** SOURCE EXTRACT **
# # #

UEFI Boot a NTFS Drive

The latest version of Rufus allows seamless UEFI boot from an NTFS partition.

If you select a Windows installation ISO, set the partition scheme to GPT partition scheme for UEFI computers and also set the file system to NTFS, Rufus will add everything required to allow booting NTFS partition from an UEFI system.

Outside of using Windows installation media, you can also create a "blank" NTFS bootable UEFI drive when running Rufus in advanced mode (enabled by clicking the while triangle near Format Options) by selecting UEFI:NTFS as the boot option. In this case, you will just have to copy an /efi/boot/bootx64.efi or /efi/boot/bootia32.efi on the NTFS partition for your system to boot from NTFS.

The way it works is by adding a small (256KB) FAT partition at the end of the drive that contains am EFI executable that loads a Free Software (GPLv3) NTFS EFI driver and hands over the boot to the regular EFI bootloader on NTFS partition. This allows the installation of Windows media that contain an install.wim larger than 4GB and other stuff...

# # #

** DATA SECTION **
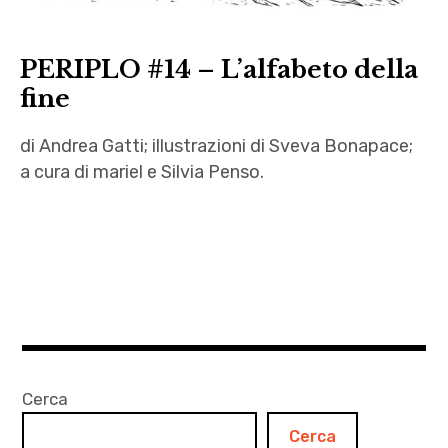
PERIPLO #14 – L’alfabeto della
fine
di Andrea Gatti; illustrazioni di Sveva Bonapace;
a cura di mariel e Silvia Penso.
Andrea
Gatti
,
autori
,
Corsica
,
Cerca
letteratura
Cerca
,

# # #

** EXERCISE BRIEF **
Please continue the Rufus note on UEFI booting from an NTFS drive, starting right after its final sentence. The material after that note is not part of it.

** REPLY **
For more on this see the UEFI:NTFS project on github.

[Disclaimer: I am the author of Rufus and UEFI:NTFS]


From the Wikipedia article on UEFI:

The UEFI specification explicitly requires support for FAT32 for system partitions, and FAT12/FAT16 for removable media; specific implementations may support other file systems.

Personally I've yet to encounter any motherboard manufacturer who has implemented NTFS boot support in their UEFI modules.